### Source passage
========================================
Saturday, March 31, 2007

Immortality


Today I stopped and thought about the idea of immortality. Aren't we all just the extension of some singular being, that original, single-celled organism that is the origin of all Life? Let me simplify: we are conceived through sexual reproduction, the combining of two cells produced by the bodies of our parents. So, in effect, we are our parents...well, a fragment of our parents. And they are a fragment of theirs and so on all the way back to the most primitive, earliest state of Existence. So then, are we not simply the continuation of that earliest form of Life? Are we not, in a way, an immortal being? We would then be all but a piece of a single, Original Entity. This would explain the group consciousness, or communal subconscious. It's hard to wrap your mind around.

This idea would explain the drive to reproduce, the need to procreate. We wish to prolong ourselves. But is all this fragmenting healthy? Are we not a declining species? A piece is but a fragment of the whole and a piece of a piece of a piece...it just seems like the unraveling of that ancient tapestry, our living record. Are we waning? Are we devolving? In fact, is this not a further fragmenting of that original whole, that single cell? It seems like the Big Bang Theory where all light and energy, mass and substance was held in but one single cell before it divided. Now all is void with the dying embers of a once luminous whole. It is pushing away from the center. Is not humanity, Life, pushing away from itself, from that initial point of Creation? Is this not why we feel alone, divided, separated though we are all so physically close?

In our attempts to live on, for this Original Being to be eternal, we are disentegrating. In becoming as numerous as the sand on a beach we lossen that once solid foundation and leave ourselves at themercy of the winds, easily eroded and swept away by the tides of time. My God, are we destined for extinction despite our drive to live forever?
========================================
Decide whether each statement agrees with the blog post on immortality, answering yes or no and quoting the deciding words: (a) we are conceived by combining two cells produced by our parents' bodies; (b) the drive to reproduce reflects a wish to prolong ourselves; (c) humanity is moving toward the initial point of Creation. The records that follow come from a separate source.

### Source information
========================================
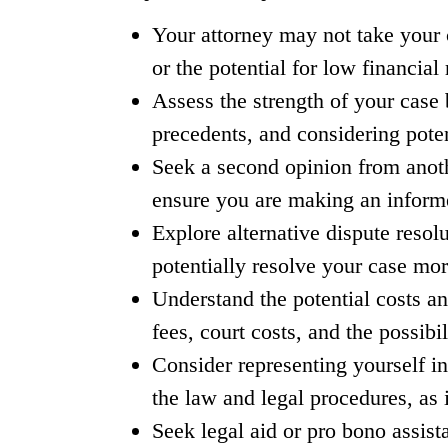
Your attorney may not take your ca
or the potential for low financial 
Assess the strength of your case 
precedents, and considering pote
Seek a second opinion from anoth
ensure you are making an inform
Explore alternative dispute resolu
potentially resolve your case more
Understand the potential costs an
fees, court costs, and the possib
Consider representing yourself in
the law and legal procedures, as
Seek legal aid or pro bono assist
========================================
### Answer section
(a) Yes: "we are conceived through sexual reproduction, the combining of two cells produced by the bodies of our parents."
(b) Yes: "This idea would explain the drive to reproduce, the need to procreate. We wish to prolong ourselves."
(c) No: "Is not humanity, Life, pushing away from itself, from that initial point of Creation?"